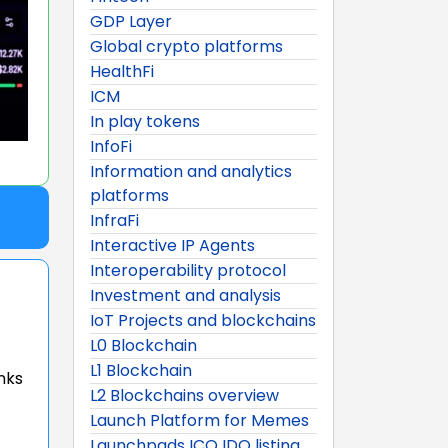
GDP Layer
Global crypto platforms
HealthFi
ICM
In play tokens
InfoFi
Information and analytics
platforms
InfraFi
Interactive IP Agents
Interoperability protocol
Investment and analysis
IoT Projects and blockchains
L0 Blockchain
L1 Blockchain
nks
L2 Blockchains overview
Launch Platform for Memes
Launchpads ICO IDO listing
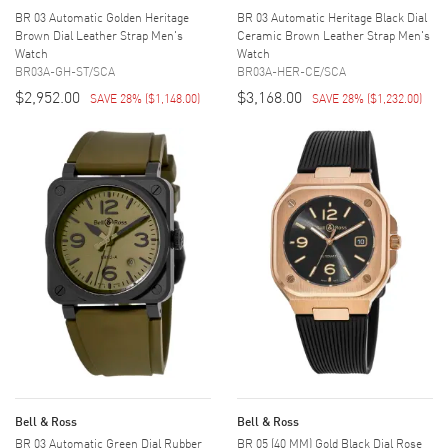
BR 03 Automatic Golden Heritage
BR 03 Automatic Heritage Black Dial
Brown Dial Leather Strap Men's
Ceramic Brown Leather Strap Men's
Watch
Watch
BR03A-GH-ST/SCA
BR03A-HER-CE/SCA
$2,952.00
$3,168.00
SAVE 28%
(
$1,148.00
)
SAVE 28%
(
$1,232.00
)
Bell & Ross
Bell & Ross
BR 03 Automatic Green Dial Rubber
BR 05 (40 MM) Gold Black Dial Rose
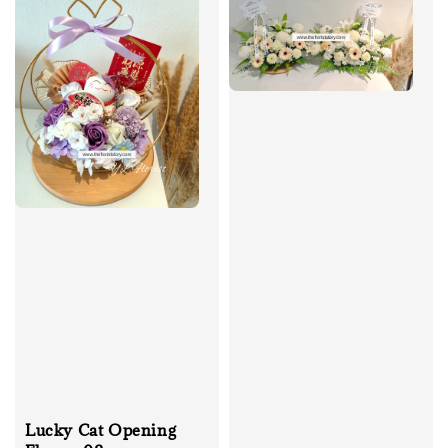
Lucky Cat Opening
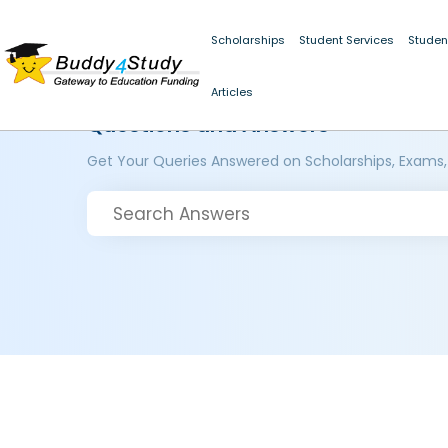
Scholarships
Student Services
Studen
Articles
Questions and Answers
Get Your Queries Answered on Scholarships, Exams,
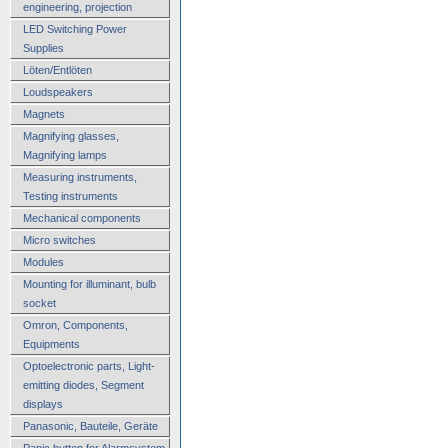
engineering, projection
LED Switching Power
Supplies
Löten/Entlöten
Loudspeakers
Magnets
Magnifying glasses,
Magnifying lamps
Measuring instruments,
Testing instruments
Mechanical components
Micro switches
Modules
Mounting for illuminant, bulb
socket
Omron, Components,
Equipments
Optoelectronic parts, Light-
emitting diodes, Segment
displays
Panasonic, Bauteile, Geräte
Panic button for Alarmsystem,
^^^^
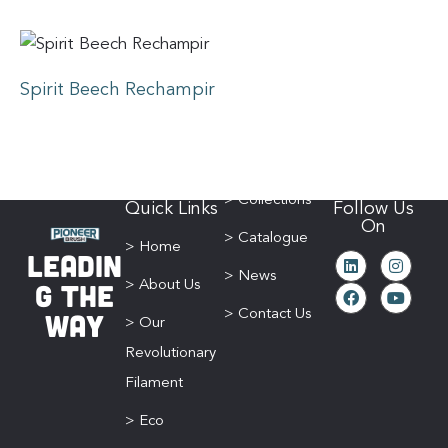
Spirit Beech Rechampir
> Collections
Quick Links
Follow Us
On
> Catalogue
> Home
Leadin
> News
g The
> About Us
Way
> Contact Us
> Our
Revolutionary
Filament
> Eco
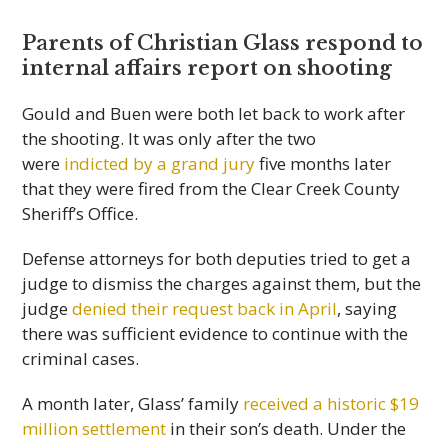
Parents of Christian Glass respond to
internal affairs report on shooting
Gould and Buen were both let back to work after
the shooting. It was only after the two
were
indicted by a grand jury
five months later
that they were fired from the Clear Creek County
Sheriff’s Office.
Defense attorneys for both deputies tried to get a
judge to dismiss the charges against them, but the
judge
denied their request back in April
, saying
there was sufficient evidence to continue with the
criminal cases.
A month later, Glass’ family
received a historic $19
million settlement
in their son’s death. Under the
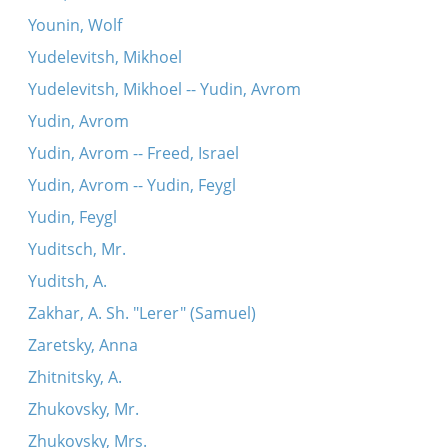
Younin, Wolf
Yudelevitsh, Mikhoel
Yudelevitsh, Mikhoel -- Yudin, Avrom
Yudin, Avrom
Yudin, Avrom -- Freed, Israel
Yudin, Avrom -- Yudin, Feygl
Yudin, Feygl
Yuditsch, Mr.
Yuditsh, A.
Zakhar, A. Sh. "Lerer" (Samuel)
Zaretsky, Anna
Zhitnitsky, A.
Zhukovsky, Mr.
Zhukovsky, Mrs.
^^^^
* **Problem to work on**
Convert the material from the line containing "BR 03 Automatic Golden Heritage" through the line containing "Get Your Queries", both included, into a JSON list of strings with one string per line, omitting blank lines and the pictures.

* **Written response**
[
  "BR 03 Automatic Golden Heritage",
  "BR 03 Automatic Heritage Black Dial",
  "Brown Dial Leather Strap Men's",
  "Ceramic Brown Leather Strap Men's",
  "Watch",
  "Watch",
  "BR03A-GH-ST/SCA",
  "BR03A-HER-CE/SCA",
  "$2,952.00",
  "$3,168.00",
  "SAVE 28%",
  "(",
  "$1,148.00",
  ")",
  "SAVE 28%",
  "(",
  "$1,232.00",
  ")",
  "Bell & Ross",
  "Bell & Ross",
  "BR 03 Automatic Green Dial Rubber",
  "BR 05 (40 MM) Gold Black Dial Rose",
  "Lucky Cat Opening",
  "Scholarships",
  "Student Services",
  "Studen",
  "Articles",
  "Questions and Answers",
  "Get Your Queries Answered on Scholarships, Exams,"
]